Apache Cassandra + PHPcassa + Code Igniter = large scale PHP app in 5 minutes
I'm working on a new project, migrating an existing site using custom code with a very monolithic design on top of MySQL.
Design goals : Implement all the same functionality using a manageable framework with a small footprint on a distributed NoSQL database.
Small footprint? I'm thinking Code Igniter (CI)... Distributed NoSQL (my favorite part)? I'm thinking Apache Cassandra!!!
First problem...issue, whatever you want to call it. CI is built with SQL DB tied in fairly tightly. How do I separate the two without hacking the CI core and allow me to have the flexibility of upgrading CI in the future? And at the same time being able to integrate Cassandra tightly enough to not make it stand out like a penguin in Africa sore thumb?
Enough with the questions, I'm very new to CI so this took me about an hour to make it happen. The idea is, CI provides a $this->db object when "database" is one of the auto loaded options. I want to still have this db instance available but providing methods to access Cassandra. I also want this to be auto loaded and available in all controllers... So how?<!-- more -->
PHPCassa is probably one of the best PHP client libraries available for Cassandra so the choice on library was about 20 seconds. Since I wasn't going to use raw thrift calls, this choice was even easier.
Get started then: Create a file, in your application/config folder, name it cassandra.php i.e. application/config/cassandra.php In that file add the following:
<?php
$servers[0] = array('host' => '192.168.2.6', 'port' => 9160);
$servers[1] = array('host' => '192.168.2.7', 'port' => 9160);
$servers[3] = array('host' => '192.168.2.8', 'port' => 9160);
$config['cassandra_servers'] = $servers;
$config['keyspace'] = "Keyspace1";
$config['default_cf'] = "Standard1";
The servers array should be obvious, its a list of servers you want to have available for your connection pooling stuff. It'll later be accessible using:
$this->CI->config->item('cassandra_servers')
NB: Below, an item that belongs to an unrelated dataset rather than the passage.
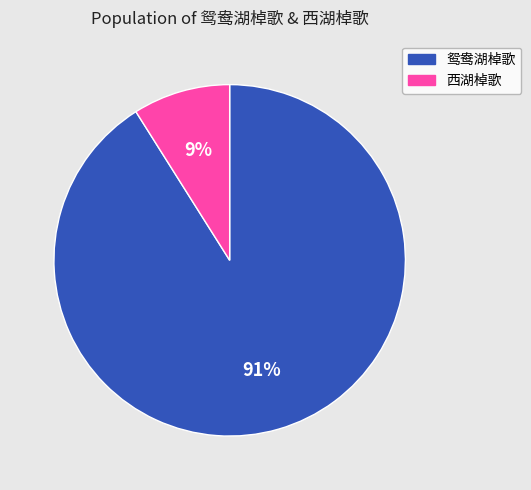

To the nearest percent, what is the difference between the largest and smallest slice percentages?

82%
The next config option is the Keyspace your application will use, this allows you to specify only a single Keyspace since, ideally an application would only use one of these. This is later accessible through:
$this->CI->config->item('keyspace')
The final option is a default column family. This column family is the one that will be available when CI initialises the database object, db.Later available using:
$this->CI->config->item('default_cf')
That's it for the configuration file... Next up, our Cassandra library or libraries should I say... At this point its important to say that if you have database being auto loaded then the following may not be what you want to do. In application/libraries create a file called db.php i.e. application/libraries/db.php
<?php
require_once('phpcassa/connection.php');
require_once('phpcassa/columnfamily.php');
/**
* @author Courtney
*/
class Db {
private $CI;
// public $db;
private $conn;
/**
* @var ColumnFamily
*/
private $cf;
/**
* Init connection for the database using the settings in the cassandra.php
* config file...
*/
public function __construct() {
$this->CI = & get_instance();
try {
$this->conn = new Connection($this->CI->config->item('keyspace'),
$this->CI->config->item('cassandra_servers'));
} catch (Exception $e) {
show_error( $e->getMessage());
}
$this->cf = $this->CI->config->item('default_cf');
// $this->db = $this;
}
/**
* Creates a new instance of the given CF which will be returned
* for interaction by <code>cf()</code>
* @param string $cf The column family to interact with
*/
public function setCF($cf) {
$this->cf = new ColumnFamily($this->conn, $cf);
}
/**
* Returns the instance of the last column family created by
* calling <code>setCF()</code>... If setCF hasn't been called
* then the default_cf set in cassandra.php config file is returned,
* once setCF is called then the last one to be set is always returned.
* @return ColumnFamily
*/
public function cf() {
return $this->cf;
}
}
This approach is the most simplistic I could think of for this blog post, ideally you'd want to cache the Column family objects you create so that a new instance isn't created every time you use a different CF. There will is a basic caching version implemented on the github page hosting this project's files... available here https://github.com/zcourts/cassandraci Its important to name the file db.php if you want to be able to access the database instance using $this->db as you would if it was the native CI MySQL object. That purely because CI automatically creates an instance of your library using the name of the file or class (Not sure but file =db.php class =Db.php so...) The next important step, download phpcassa... Its available here https://github.com/thobbs/phpcassa Extract its contents and put its files into application/libraries/phpcassa, the structure needs to be in the form to allow db.php to include "phpcassa/ColumnFamily.php"; etc... You only need the .php files from php cassa and everything in the Thrift folder, docs and test folder aren't used so they can be left out.
Next you need to change your autoload.php file the settings need to look like:
$autoload['libraries'] = array('db','otherlib');
Unless I've forgotten something, that should be it... Now in any of your controllers or files where autoloaded libraries are available, you can use $this->db-cf()->phpCassaMethod(); to access Cassandra. Feel free to ask any questions...comment suggestions are all welcome.